Dynactin binding to tyrosinated microtubules promotes centrosome centration in C. elegans by enhancing dynein-mediated organelle transport
Fig 5
The C-terminal tyrosine of α-tubulin is required for centration/rotation of the nucleus-centrosome complex but not for MT tip tracking of dynactin.

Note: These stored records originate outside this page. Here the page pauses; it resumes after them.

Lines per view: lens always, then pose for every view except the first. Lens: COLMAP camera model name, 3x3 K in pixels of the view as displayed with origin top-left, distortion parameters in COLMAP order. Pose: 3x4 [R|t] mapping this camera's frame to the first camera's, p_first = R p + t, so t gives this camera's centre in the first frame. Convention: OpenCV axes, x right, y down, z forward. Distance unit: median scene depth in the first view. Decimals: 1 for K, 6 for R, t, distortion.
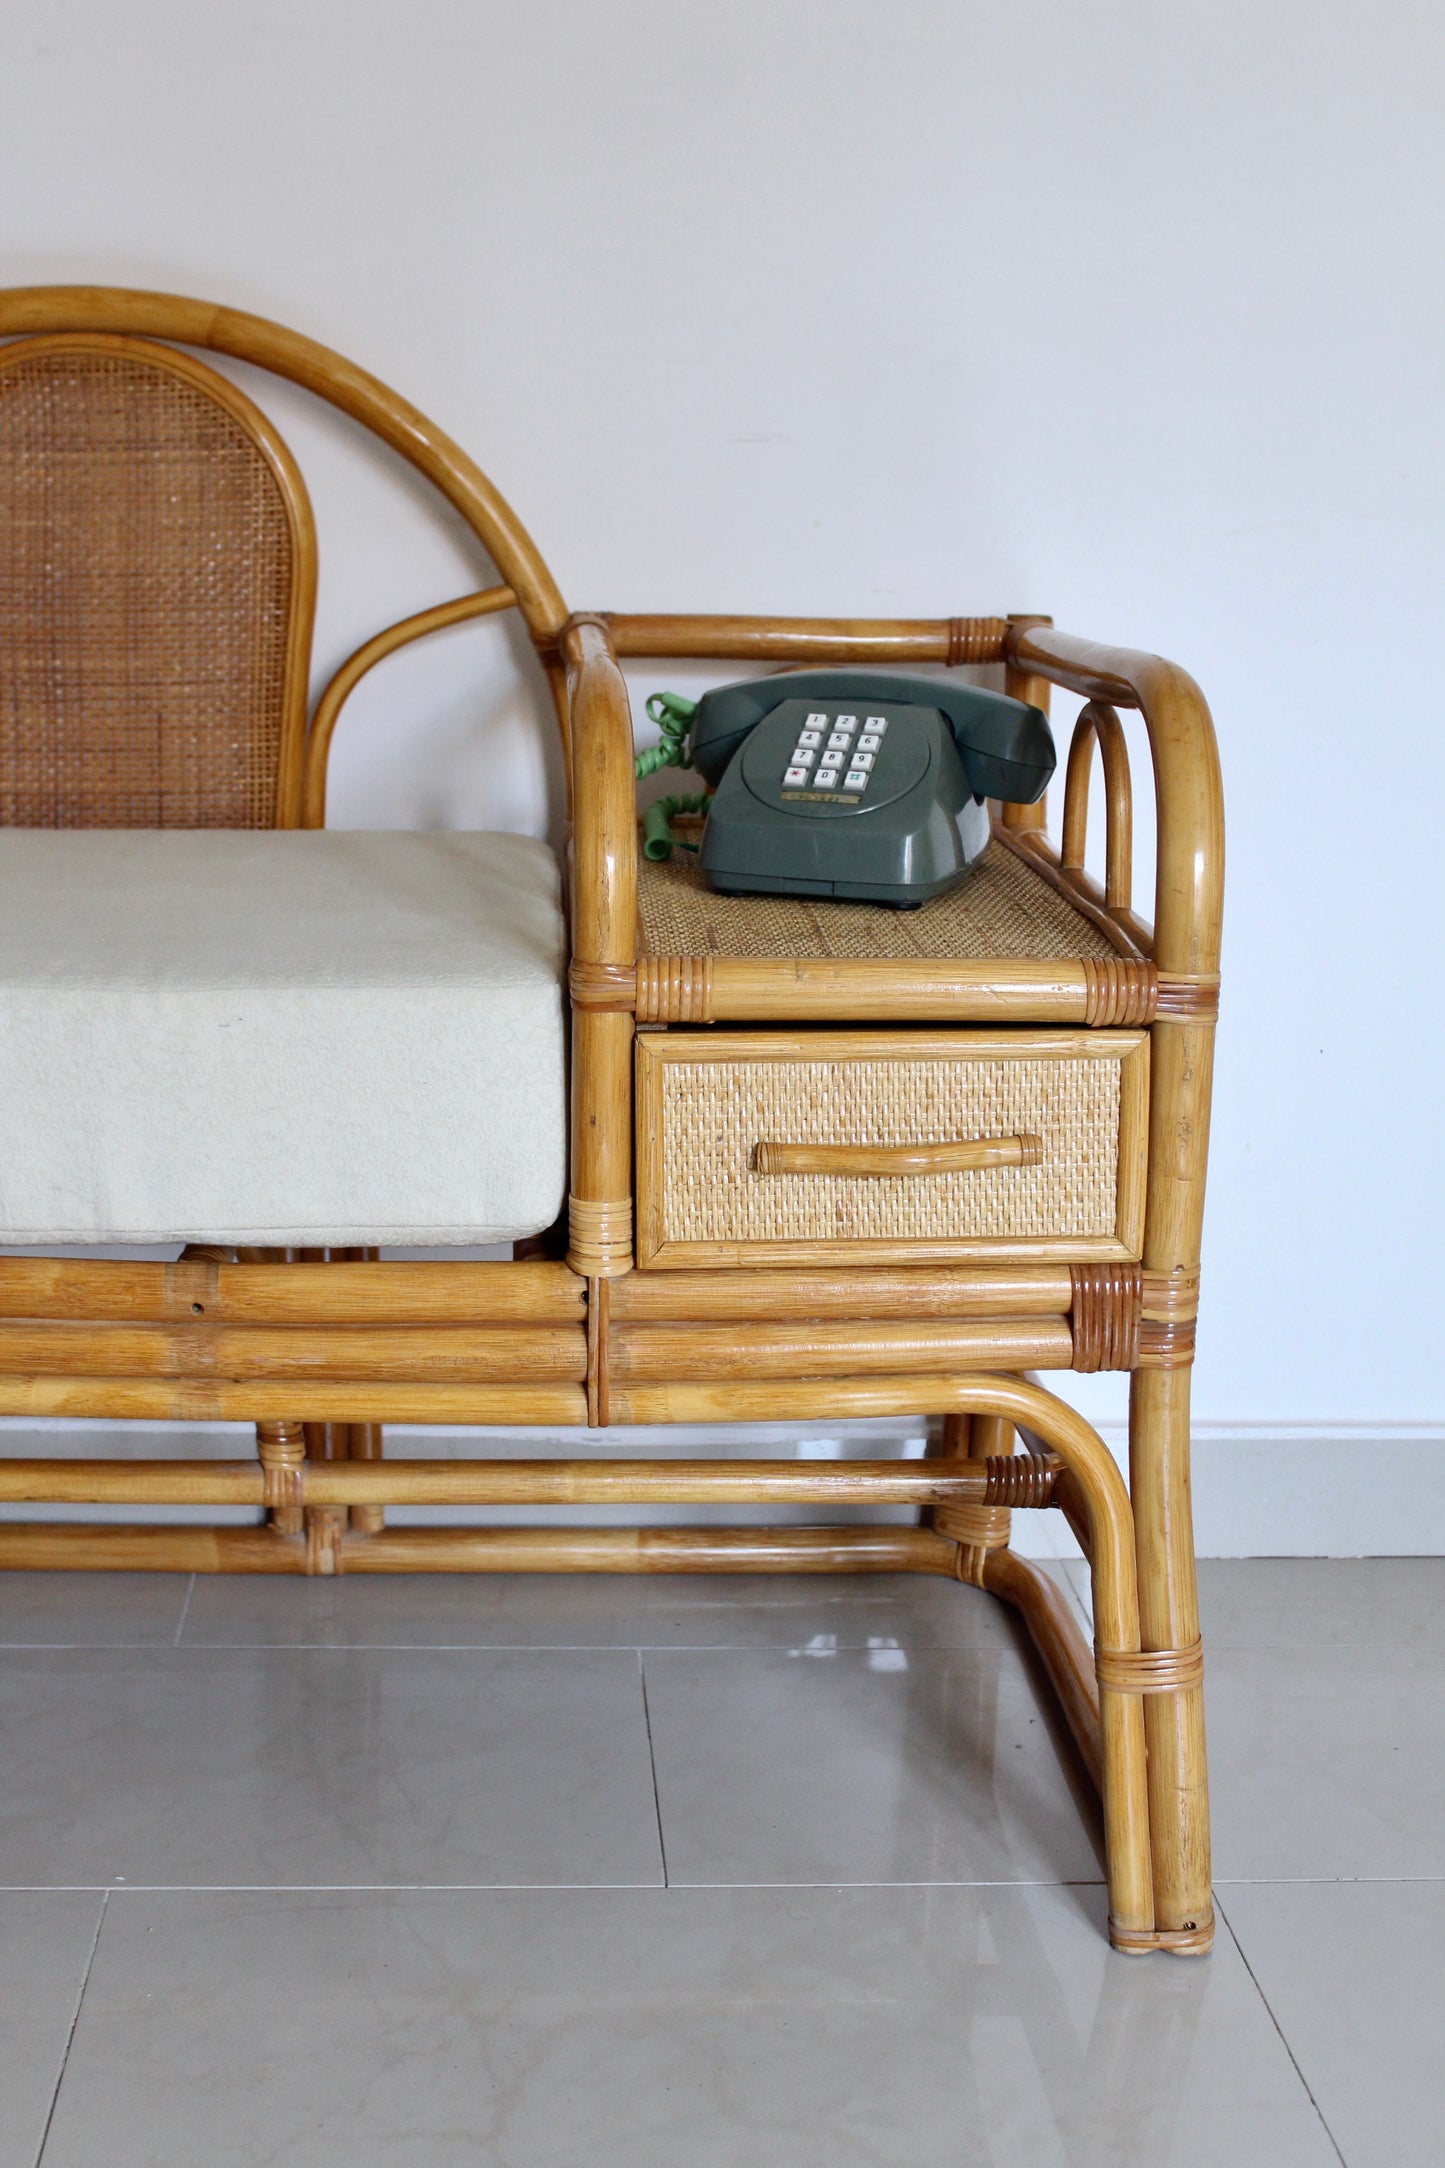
lens RADIAL K [[2820.5, 0, 722.5], [0, 2820.5, 1084.0], [0, 0, 1]] dist [-0.074608, 0.087869]
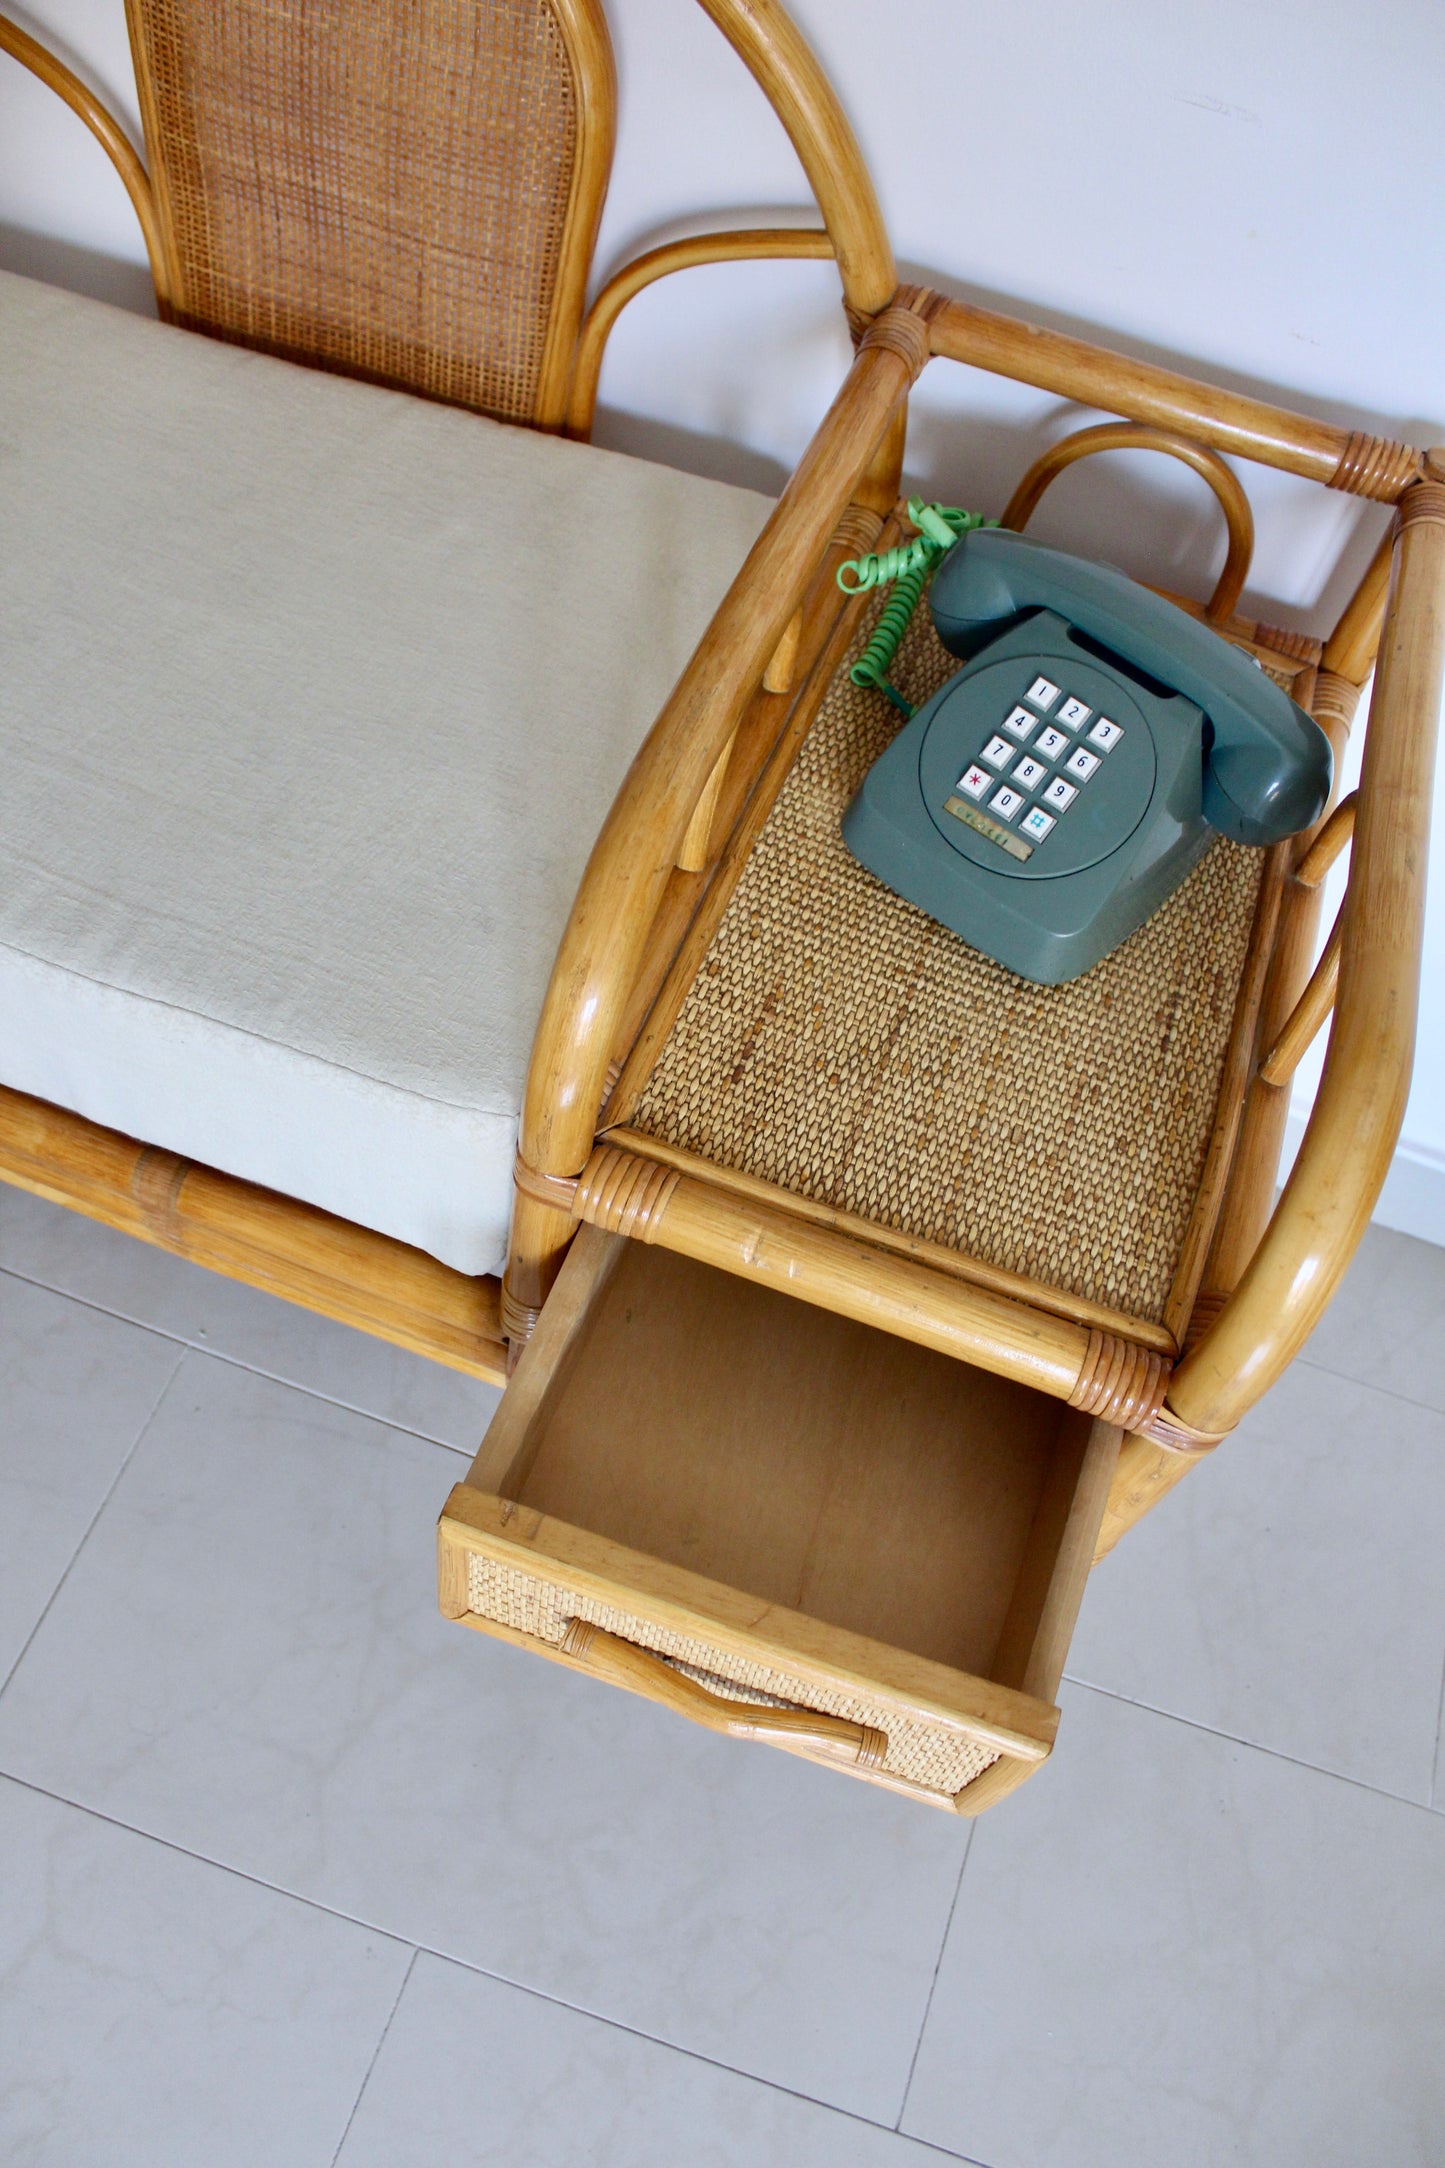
lens RADIAL K [[1793.0, 0, 692.4], [0, 1793.0, 1093.8], [0, 0, 1]] dist [-0.169595, 0.152895]
pose [[0.913480, 0.383848, -0.134963, 0.052893], [-0.198624, 0.710171, 0.675430, -0.360172], [0.355109, -0.590185, 0.724968, 0.528038]]
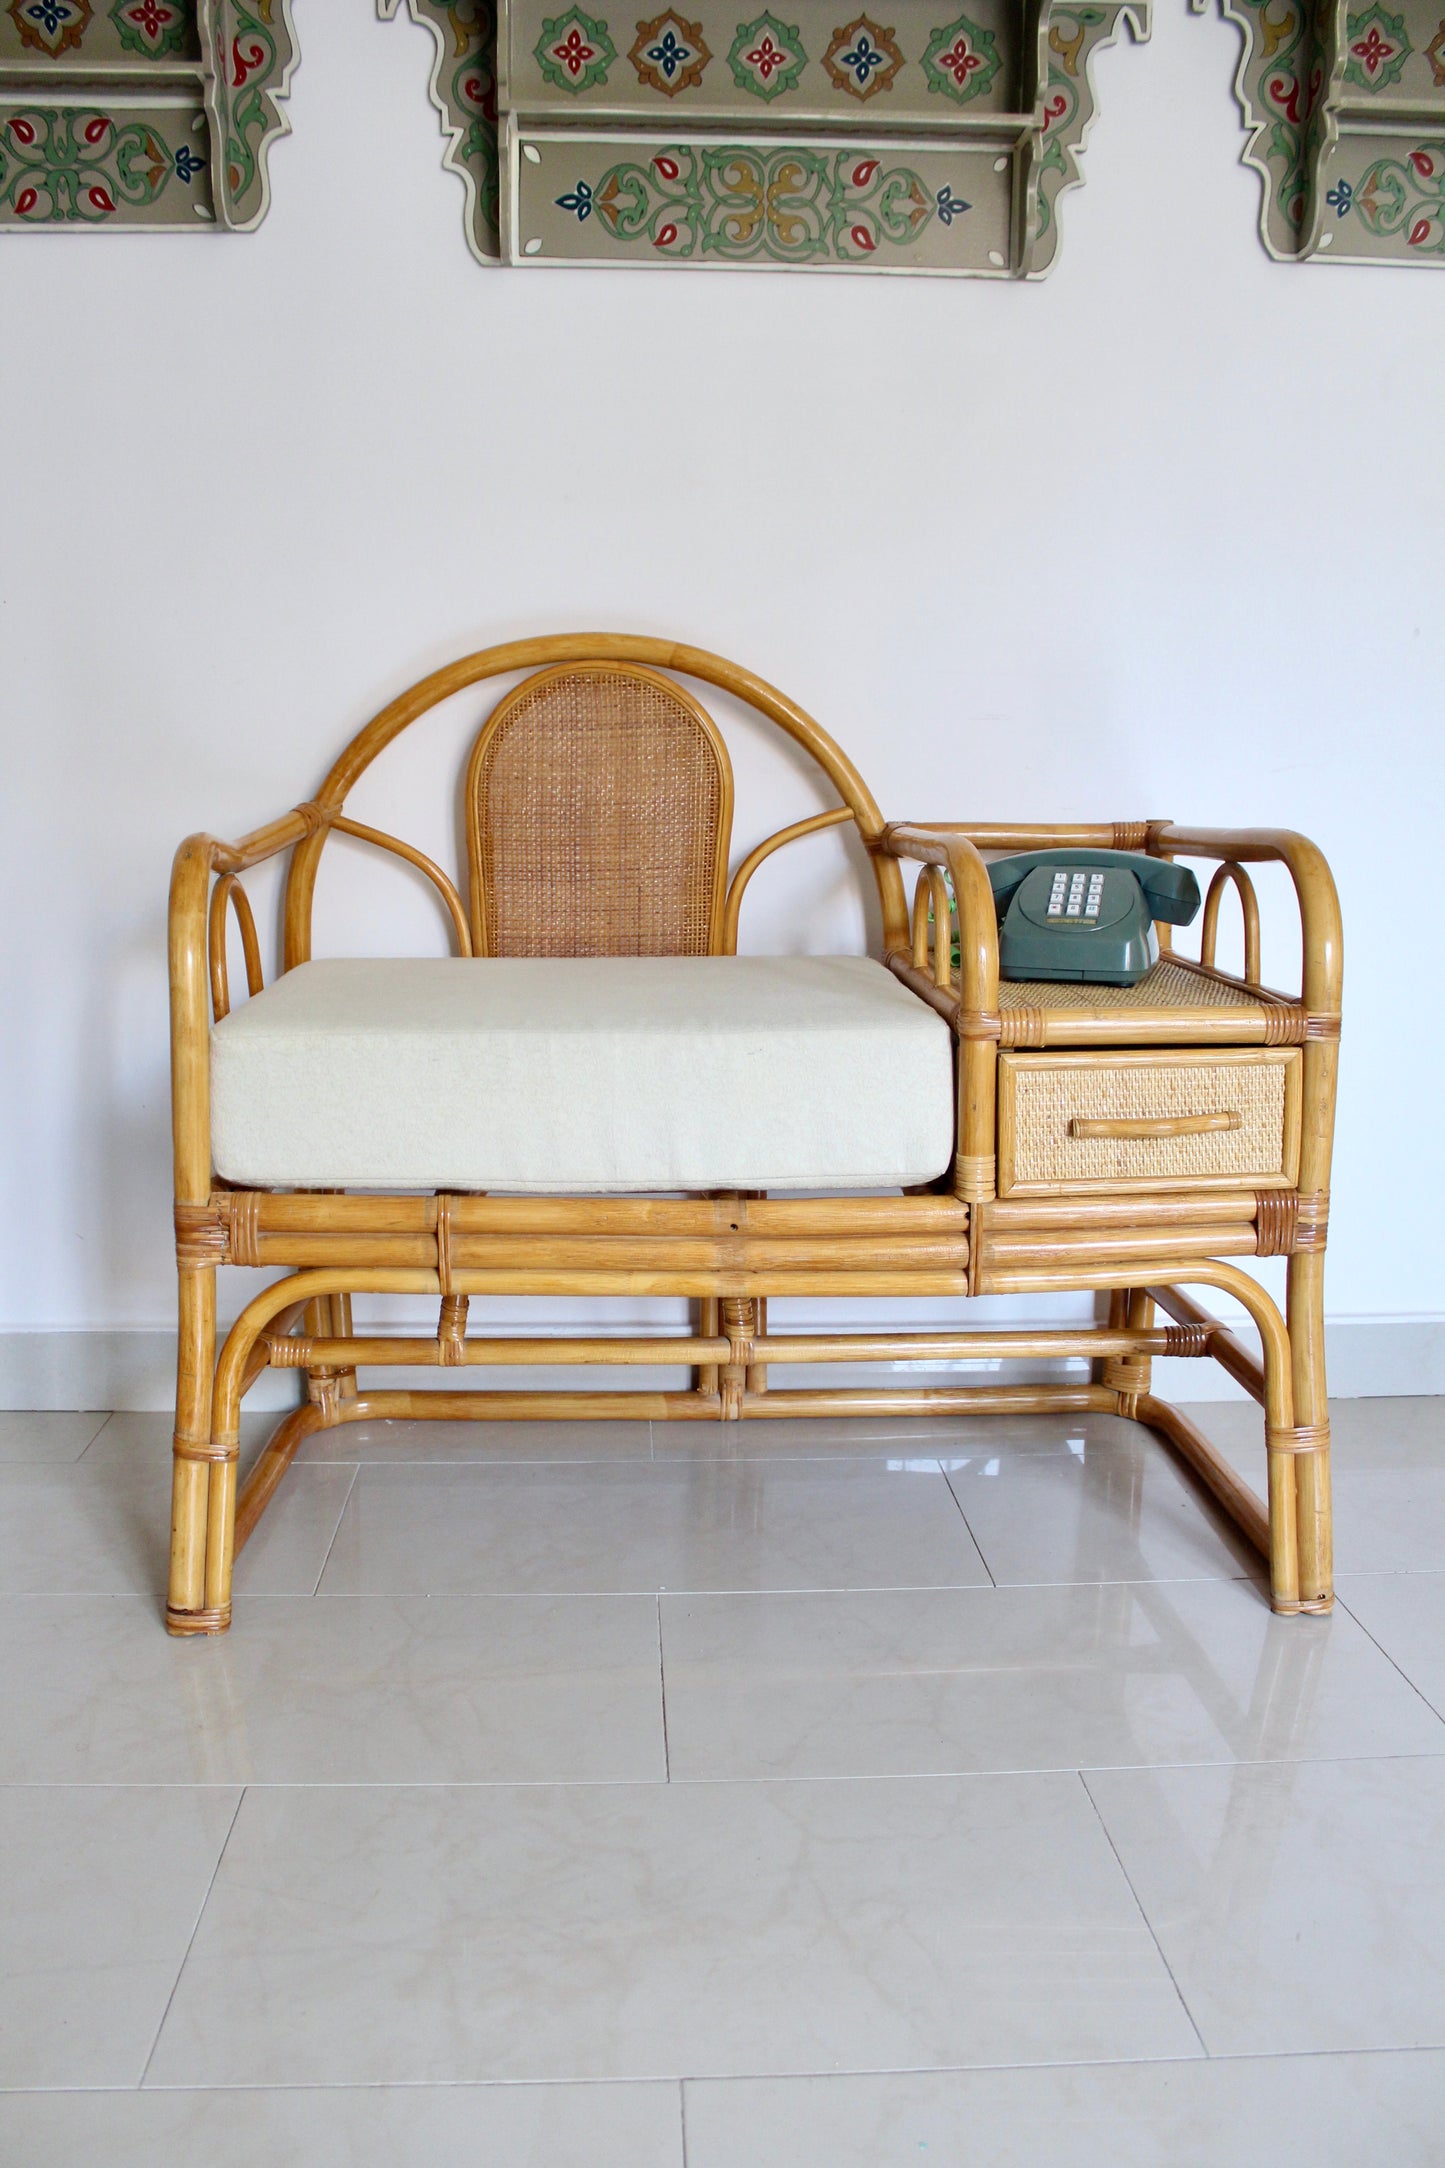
lens RADIAL K [[1797.2, 0, 718.3], [0, 1797.2, 1092.2], [0, 0, 1]] dist [-0.169347, 0.149869]
pose [[0.999525, -0.020481, -0.023046, -0.143864], [0.019263, 0.998466, -0.051908, 0.046858], [0.024073, 0.051440, 0.998386, -0.042964]]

(A) Cartoon depicting the C-terminal tail of TBA-1 and TBA-2, the major α-tubulin isotypes in early embryogenesis. The C-terminal tyrosine residues were mutated to alanine using CRISPR-Cas9-based genome editing. (B) Immunoblot of adult worms showing decreased levels of tubulin tyrosination in α-tubulin YA mutants. The same membrane was probed sequentially with an antibody against tyrosinated α-tubulin (antibody YL1/2) and against total α-tubulin (antibody B512). GAPDH served as a loading control. Molecular mass is indicated in kilodaltons. (C) Immunofluorescence images showing lack of tubulin tyrosination in tba-1/2(YA/YA) embryos at the one-cell stage (anaphase). Embryos were co-stained with antibodies against tyrosinated α-tubulin and total α-tubulin. Image with adjusted intensity levels shows unspecific background signal in the α-tubulin tyrosine mutant. Scale bars, 5 μm. (D)—(H) Still images from time-lapse sequences (D) and analysis of male pronuclear migration (E), centrosome positioning (F), NCC/spindle orientation (G), and anaphase spindle oscillations (H) during the first embryonic division for controls and α-tubulin tyrosine mutants. Data is displayed as described for Fig 3. Statistical significance was determined by one-way ANOVA followed by Bonferroni's multiple comparison test. ****P < 0.0001; **P < 0.01; ns = not significant, P > 0.05. Scale bar, 5 μm. (I) (left) Cortical confocal section of a control and tba-1/2(YA/YA) one-cell embryo in metaphase expressing GFP::p50DNC-2. Images correspond to maximum intensity projections over time (12 images acquired every 5 s). Scale bar, 5 μm. (right) Quantification of dynactin levels at MT plus ends using fluorescence intensity measurements of GFP::p50DNC-2 at the cortex. Error bars represent the SEM with a 95% confidence interval, and n indicates the number of individual measurements from 8–9 different embryos per condition. The t-test was used to determine statistical significance. ns = not significant, P > 0.05.